Anno X - Numero 2
La libertà esiste se esistono uomini liberi.
Luigi Einaudi

giovedì 21 dicembre 2023

Pensioni, c’era una volta la perequazione automatica

Pur di fare cassa, i governi continuano a calpestare i criteri che la perequazione delle pensioni deve rispettare. Le risorse devono arrivare da un’età media al pensionamento più consona al paese col maggior quoziente di dipendenza old age nell’Ocse. Il sistema contributivo resta una chimera

di Mirko Bevilacqua e Sandro Gronchi

Il sistema contributivo italiano meriterà il nome che porta sol quando ne saranno corretti gli errori e colmate le lacune, come è stato nuovamente ricordato qui e qui. Fra le lacune c’è l’assenza di un meccanismo di perequazione coordinato coi coefficienti di trasformazione, che priva questi ultimi di ogni fondamento attuariale con grave pregiudizio per il senso e le finalità del calcolo contributivo della pensione.

A ventotto anni dalla riforma Dini, occorre ammettere che le intelligenti complessità del modello contributivo sono un passo troppo lungo per le gambe corte della politica italiana, e che la prospettiva di un ravvedimento appare improbabile. Il calcolo contributivo della pensione sembra quindi insensatamente destinato a convivere con una perequazione “indipendente” scelta dai governi. Meno peggio sarebbe se la scelta rispettasse almeno alcuni “buoni criteri”.

La good practice della perequazione
In primo luogo, la perequazione deve essere “automatica”, come si diceva una volta per significare l’annuale ripetizione di una regola certa, stabile nel tempo, su cui pensionati e lavoratori possano programmare il futuro.

In secondo luogo, deve essere uniforme, cioè indipendente dall’importo della pensione. Infatti, la perequazione differenziata, minore per le pensioni più alte, è incoerente con la regola di calcolo perché appiattisce le differenze da questa volute in ragione della definizione di “merito” adottata (che nel sistema contributivo fa riferimento ai contributi versati).

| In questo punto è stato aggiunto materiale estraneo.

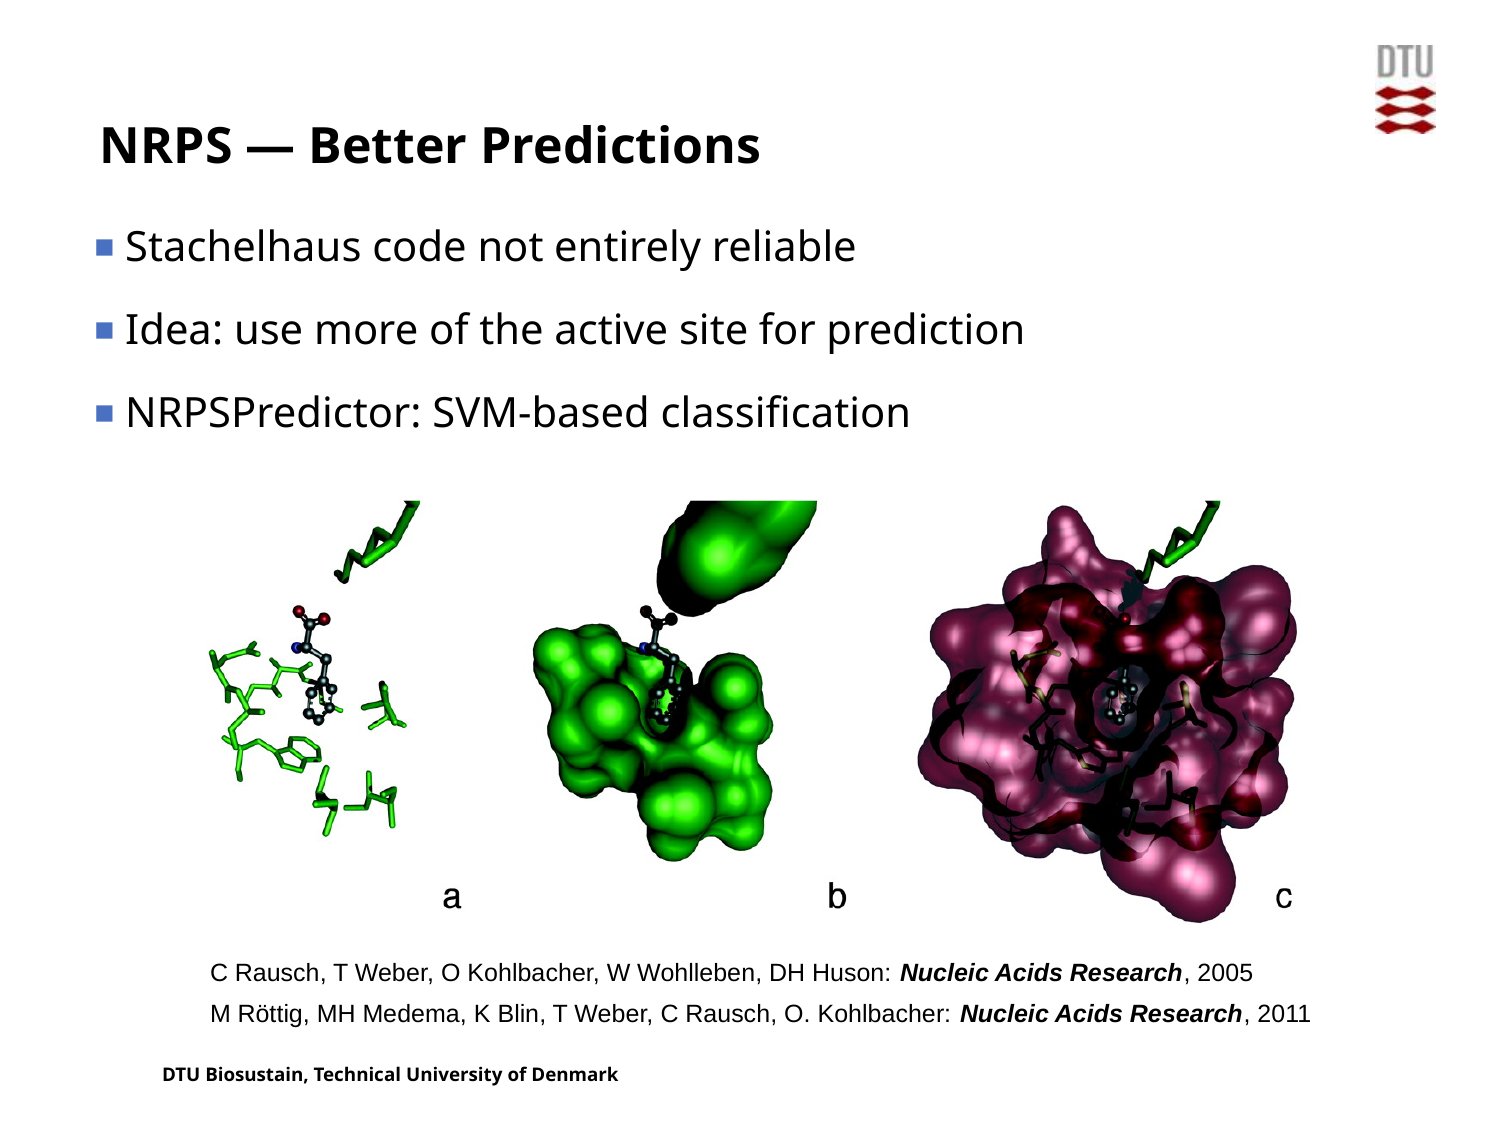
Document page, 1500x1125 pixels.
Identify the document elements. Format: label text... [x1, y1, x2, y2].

In terzo luogo, la perequazione deve essere positiva in termini reali per contrastare le “pensioni d’annata”, cioè l’impoverimento dei pensionati più vecchi rispetto ai più giovani. Per spiegare il fenomeno, si osservi che (anche nel sistema contributivo) le nuove pensioni tendono a crescere in linea con i salari. In uno scenario di lungo periodo “normale”, in cui questi ultimi aumentano annualmente dell’1,5 per cento oltre l’inflazione, la perequazione ai soli prezzi produce quindi l’effetto che, a parità di carriera lavorativa, le pensioni decorrenti da un anno superano dell’1,5 per cento quelle decorrenti dall’anno precedente. E, fatto 100 il valore delle ultime pensioni liquidate, quelle vecchie di dieci, venti o trent’anni sono condannate a valere, rispettivamente, 86, 74 o 64. Inutile dire che tali disparità inter‑generazionali si aggravano nel caso che la perequazione non garantisca neppure il recupero dell’inflazione.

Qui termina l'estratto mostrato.